If you bypass this, you will almost certainly violate an invariant and get:
- duplicate/congruent expressions,
- multiple incompatible bounds on an operand,
- predicates used as operands,
- missed literal folding, or
- contradictions that don’t point back to the real root cause.

## Core Invariants (source of truth: `insert_expression`)

The invariant pipeline is sequencing-sensitive.
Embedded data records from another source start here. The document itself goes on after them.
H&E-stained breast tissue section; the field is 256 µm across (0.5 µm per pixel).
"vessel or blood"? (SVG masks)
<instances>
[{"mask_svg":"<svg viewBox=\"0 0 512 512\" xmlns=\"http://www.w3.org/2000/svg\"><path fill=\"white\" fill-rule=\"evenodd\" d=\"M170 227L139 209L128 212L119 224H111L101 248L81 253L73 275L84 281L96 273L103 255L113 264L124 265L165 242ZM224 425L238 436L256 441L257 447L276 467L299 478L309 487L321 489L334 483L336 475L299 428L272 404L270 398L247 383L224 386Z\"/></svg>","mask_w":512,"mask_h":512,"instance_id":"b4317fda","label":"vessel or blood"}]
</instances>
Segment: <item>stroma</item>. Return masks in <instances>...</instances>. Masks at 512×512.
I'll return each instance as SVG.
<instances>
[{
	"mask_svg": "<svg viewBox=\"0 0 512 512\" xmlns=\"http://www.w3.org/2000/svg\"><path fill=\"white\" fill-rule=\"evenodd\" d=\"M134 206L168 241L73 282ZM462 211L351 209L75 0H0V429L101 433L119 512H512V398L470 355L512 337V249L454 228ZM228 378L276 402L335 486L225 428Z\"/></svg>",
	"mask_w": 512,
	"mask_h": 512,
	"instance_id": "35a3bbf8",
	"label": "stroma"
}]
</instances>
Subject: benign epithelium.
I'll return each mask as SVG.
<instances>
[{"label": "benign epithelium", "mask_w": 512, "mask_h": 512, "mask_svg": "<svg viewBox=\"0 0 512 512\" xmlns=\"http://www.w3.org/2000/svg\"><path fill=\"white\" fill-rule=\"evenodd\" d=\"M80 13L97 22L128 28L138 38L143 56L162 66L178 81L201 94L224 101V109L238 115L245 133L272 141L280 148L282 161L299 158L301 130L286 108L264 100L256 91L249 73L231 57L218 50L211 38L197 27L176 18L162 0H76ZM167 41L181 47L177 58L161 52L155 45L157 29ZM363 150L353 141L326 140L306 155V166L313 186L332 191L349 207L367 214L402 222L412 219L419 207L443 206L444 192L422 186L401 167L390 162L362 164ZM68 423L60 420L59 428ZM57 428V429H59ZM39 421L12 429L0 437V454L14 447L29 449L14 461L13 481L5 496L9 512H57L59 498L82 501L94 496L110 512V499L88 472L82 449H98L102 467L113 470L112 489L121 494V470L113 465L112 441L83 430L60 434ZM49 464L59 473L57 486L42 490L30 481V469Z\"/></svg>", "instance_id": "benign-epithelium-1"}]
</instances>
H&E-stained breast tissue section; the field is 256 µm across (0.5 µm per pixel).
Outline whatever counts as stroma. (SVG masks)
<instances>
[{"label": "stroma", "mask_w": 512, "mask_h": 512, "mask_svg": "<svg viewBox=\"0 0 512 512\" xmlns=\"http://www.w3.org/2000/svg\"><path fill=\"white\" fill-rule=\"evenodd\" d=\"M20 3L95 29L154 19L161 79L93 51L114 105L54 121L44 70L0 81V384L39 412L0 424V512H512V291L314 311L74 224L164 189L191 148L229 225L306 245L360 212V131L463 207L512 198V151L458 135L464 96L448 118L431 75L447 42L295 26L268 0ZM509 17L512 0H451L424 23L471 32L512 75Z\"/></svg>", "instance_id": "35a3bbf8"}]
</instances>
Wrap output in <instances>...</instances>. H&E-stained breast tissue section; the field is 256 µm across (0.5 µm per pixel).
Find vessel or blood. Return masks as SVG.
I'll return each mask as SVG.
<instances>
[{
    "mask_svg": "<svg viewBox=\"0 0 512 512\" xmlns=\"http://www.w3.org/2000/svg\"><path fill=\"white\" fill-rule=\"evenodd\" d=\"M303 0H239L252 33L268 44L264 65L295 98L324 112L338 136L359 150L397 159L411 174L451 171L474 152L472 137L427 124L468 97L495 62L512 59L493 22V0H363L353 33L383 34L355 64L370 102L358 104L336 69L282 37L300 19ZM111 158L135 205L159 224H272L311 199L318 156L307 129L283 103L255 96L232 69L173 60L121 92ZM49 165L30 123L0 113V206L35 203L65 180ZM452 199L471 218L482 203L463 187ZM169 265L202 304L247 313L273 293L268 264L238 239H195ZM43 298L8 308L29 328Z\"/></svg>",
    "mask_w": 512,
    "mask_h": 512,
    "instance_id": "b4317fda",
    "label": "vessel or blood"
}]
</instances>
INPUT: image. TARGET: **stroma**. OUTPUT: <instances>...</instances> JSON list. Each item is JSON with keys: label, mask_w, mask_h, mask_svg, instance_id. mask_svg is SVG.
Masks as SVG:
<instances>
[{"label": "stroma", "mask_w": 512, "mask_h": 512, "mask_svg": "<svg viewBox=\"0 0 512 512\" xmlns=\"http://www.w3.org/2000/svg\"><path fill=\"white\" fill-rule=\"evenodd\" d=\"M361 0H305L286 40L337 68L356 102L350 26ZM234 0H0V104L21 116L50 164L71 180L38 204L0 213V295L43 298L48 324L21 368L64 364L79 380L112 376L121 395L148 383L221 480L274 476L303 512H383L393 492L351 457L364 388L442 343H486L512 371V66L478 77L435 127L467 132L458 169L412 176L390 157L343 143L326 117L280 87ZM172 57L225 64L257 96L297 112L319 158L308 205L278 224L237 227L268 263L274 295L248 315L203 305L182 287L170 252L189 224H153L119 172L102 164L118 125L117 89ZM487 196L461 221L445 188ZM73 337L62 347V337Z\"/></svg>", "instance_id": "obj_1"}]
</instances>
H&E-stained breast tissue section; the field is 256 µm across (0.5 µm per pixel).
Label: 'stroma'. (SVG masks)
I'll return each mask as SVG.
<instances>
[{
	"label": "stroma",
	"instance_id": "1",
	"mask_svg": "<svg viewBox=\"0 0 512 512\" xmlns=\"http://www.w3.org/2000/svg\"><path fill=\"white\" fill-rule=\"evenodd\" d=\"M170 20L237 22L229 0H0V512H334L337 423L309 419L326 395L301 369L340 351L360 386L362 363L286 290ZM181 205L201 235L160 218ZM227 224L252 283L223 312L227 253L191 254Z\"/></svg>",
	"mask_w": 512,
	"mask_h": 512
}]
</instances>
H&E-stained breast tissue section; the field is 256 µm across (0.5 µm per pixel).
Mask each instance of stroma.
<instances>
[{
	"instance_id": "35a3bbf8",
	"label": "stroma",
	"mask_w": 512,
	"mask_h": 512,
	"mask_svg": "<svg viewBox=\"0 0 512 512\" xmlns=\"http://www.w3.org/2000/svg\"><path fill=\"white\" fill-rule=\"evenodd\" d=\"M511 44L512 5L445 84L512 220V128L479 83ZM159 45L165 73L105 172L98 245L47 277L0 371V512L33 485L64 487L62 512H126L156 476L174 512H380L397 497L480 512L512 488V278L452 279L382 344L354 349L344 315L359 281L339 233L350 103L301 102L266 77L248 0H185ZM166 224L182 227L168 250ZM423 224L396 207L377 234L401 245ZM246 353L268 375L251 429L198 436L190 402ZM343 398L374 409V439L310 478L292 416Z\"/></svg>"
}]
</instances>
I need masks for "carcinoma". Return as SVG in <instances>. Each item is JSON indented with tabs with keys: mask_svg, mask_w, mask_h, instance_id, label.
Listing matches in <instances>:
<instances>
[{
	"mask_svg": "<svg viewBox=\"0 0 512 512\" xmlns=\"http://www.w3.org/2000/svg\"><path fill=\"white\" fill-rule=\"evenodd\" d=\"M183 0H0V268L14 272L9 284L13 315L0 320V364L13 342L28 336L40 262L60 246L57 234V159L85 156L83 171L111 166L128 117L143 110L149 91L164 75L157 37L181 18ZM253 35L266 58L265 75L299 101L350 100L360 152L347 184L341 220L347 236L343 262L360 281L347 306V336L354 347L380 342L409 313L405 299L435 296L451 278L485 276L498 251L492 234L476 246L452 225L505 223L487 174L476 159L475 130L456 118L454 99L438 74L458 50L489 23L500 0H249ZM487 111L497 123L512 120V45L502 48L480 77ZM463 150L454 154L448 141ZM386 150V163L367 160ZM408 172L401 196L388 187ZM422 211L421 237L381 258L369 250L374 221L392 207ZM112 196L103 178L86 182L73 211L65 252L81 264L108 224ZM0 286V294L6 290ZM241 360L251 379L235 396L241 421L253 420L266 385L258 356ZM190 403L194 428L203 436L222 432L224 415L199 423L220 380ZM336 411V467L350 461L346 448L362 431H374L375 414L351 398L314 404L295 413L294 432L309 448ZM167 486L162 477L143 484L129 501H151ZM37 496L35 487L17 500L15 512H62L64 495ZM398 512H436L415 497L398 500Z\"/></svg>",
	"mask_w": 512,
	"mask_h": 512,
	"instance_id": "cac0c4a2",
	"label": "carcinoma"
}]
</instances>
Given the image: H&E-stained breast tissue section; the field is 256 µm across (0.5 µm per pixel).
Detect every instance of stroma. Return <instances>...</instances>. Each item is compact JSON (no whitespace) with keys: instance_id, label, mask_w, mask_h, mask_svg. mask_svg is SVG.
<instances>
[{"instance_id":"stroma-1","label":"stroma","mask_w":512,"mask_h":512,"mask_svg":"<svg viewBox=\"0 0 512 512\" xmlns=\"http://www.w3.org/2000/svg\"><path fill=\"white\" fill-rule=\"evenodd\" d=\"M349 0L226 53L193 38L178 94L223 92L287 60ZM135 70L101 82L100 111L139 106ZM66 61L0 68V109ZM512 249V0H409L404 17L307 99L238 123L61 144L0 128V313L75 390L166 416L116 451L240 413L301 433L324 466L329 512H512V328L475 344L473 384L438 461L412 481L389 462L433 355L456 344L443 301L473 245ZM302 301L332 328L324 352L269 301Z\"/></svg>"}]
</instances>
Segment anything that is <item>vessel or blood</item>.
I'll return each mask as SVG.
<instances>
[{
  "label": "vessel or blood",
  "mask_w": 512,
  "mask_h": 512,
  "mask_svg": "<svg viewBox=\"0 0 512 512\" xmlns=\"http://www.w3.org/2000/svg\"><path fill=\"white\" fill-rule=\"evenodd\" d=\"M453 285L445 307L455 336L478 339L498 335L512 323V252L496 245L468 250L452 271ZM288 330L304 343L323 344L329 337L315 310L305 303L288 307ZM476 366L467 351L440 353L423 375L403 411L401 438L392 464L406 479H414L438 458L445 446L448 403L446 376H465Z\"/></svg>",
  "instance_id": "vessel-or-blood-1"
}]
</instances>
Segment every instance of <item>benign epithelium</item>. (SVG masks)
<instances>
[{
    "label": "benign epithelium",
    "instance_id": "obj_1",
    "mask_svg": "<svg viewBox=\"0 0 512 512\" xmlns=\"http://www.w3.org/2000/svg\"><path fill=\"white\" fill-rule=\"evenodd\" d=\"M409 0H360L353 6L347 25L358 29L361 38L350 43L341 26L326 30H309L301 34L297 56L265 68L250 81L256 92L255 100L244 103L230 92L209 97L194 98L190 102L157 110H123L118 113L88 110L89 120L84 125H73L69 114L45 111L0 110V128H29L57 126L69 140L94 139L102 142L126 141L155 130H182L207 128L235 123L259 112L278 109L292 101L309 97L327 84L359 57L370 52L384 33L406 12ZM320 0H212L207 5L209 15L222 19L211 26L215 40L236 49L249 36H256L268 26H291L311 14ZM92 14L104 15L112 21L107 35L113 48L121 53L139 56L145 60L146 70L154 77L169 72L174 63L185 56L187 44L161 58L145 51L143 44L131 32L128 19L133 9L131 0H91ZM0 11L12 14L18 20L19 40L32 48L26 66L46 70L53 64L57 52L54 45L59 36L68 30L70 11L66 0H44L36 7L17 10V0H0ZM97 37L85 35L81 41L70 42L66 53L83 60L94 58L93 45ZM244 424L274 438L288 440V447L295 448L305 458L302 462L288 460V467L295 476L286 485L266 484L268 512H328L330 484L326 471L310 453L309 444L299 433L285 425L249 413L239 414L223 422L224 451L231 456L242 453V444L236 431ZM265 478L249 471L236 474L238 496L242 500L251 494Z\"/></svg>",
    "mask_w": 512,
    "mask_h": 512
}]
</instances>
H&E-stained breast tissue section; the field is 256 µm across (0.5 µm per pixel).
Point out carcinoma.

At a high level it enforces (paraphrased):

- No predicate operands: `Op(P!, ...)` is rewritten to use boolean literals where possible
- Predicate literal rules: `P{S|True} -> P!`; `P!{S/P|False} -> Contradiction`; `P!{S|True} -> P!`
- No literal inequalities: inequalities involving literals are rewritten into subset constraints
- No singleton supersets as operands: `f(A{S|{x}}, ...) -> f(x, ...)`
- No congruence: congruent expressions are deduplicated (with optional rules for uncorrelated congruence)
- Minimal subsumption: stronger constraints subsume weaker ones; redundant ones become irrelevant
- Single “merged” superset/subset per operand (e.g. intersected supersets)
- No empty supersets/subsets: empty-set constraints are contradictions
- Fold pure literal expressions into literals (and re-express as subset/superset where appropriate)
- Terminate certain literal subset constraints to stop churn
- Canonical form: expressions are created/normalized into canonical operators

When adding a new algorithm, the easiest way to stay correct is to construct a new `ExpressionBuilder`
and let `insert_expression` do the hard work.

## Internals & Runtime Behavior

### Instantiation & Dependencies
- **`DefaultSolver()` holds state**: when called with `terminal=False`, it can keep a reusable internal state for incremental solving.
- **Terminal vs non-terminal**:
  - `terminal=True` (default) is more powerful but not intended to be reused as incremental state.
  - `terminal=False` runs only non-terminal algorithms and stores `reusable_state` for subsequent calls.
- **Graph scoping**: `simplify(..., relevant=[...])` is the intended hook to avoid “solve the entire world”.

### Data Structures
- `MutationStage`: one algorithm application over an input graph → output graph, with a `Transformations` object.
- `MutationMap`: a chain of stages; lets you:
  - map old → new operables (`map_forward`)
  - map new → old sources (`map_backward`)
  - extract current bounds as literals (`try_extract_superset`; subset extraction is typically via the mapped operable’s `try_extract_subset()`)
  - generate tracebacks for “why did this change?” (see `Traceback` in `mutator.py`)

### Debugging & Logging
Useful config flags (see `src/faebryk/core/solver/utils.py`):

- `SLOG=1`: debug logging for solver/mutator
- `SPRINT_START=1`: log start of each phase
- `SVERBOSE_TABLE=1`: verbose mutation tables
- `SSHOW_SS_IS=1`: include subset/is predicates in graph printouts
- `SMAX_ITERATIONS=N`: raise early if stuck looping (helps catch bad rewrites)

In failures, look for `Contradiction` / `ContradictionByLiteral` output: it prints mutation tracebacks back to
origin expressions/parameters, which is usually the shortest path to the actual bug.

### Performance
- Prefer restricting scope via `relevant=[...]` when you can.
- Avoid creating huge numbers of near-duplicate expressions; congruence + subsumption help, but churn still costs.
- If you add an algorithm, make it *idempotent* (or explicitly mark/terminate what you produce) to avoid infinite iteration.